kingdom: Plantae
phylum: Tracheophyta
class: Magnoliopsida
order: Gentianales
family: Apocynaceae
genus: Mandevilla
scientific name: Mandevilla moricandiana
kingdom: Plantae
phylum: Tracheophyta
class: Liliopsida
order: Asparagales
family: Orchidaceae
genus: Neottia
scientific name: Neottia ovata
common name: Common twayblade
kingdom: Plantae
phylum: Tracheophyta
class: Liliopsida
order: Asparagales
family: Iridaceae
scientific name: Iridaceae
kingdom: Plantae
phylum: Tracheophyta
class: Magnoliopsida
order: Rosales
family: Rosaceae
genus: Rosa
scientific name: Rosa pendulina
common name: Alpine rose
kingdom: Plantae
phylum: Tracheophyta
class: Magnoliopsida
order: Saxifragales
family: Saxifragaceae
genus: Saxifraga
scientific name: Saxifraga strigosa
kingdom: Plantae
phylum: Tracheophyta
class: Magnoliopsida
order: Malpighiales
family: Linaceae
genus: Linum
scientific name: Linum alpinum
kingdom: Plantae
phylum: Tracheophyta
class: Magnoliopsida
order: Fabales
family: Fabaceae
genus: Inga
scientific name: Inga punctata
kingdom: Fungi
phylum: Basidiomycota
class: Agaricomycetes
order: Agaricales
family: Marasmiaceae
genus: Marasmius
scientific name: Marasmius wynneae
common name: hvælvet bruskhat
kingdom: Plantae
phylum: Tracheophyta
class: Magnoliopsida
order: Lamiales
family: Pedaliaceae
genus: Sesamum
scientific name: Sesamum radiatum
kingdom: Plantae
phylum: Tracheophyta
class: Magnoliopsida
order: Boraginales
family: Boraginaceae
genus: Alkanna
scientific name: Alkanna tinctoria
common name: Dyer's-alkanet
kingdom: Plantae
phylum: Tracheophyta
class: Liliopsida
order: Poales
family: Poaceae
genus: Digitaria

Exercise prompt
Reproduce verbatim the lines of the records above, starting at the line containing "family: Pedaliaceae" and continuing through the last line of the records.

Finished task
family: Pedaliaceae
genus: Sesamum
scientific name: Sesamum radiatum
kingdom: Plantae
phylum: Tracheophyta
class: Magnoliopsida
order: Boraginales
family: Boraginaceae
genus: Alkanna
scientific name: Alkanna tinctoria
common name: Dyer's-alkanet
kingdom: Plantae
phylum: Tracheophyta
class: Liliopsida
order: Poales
family: Poaceae
genus: Digitaria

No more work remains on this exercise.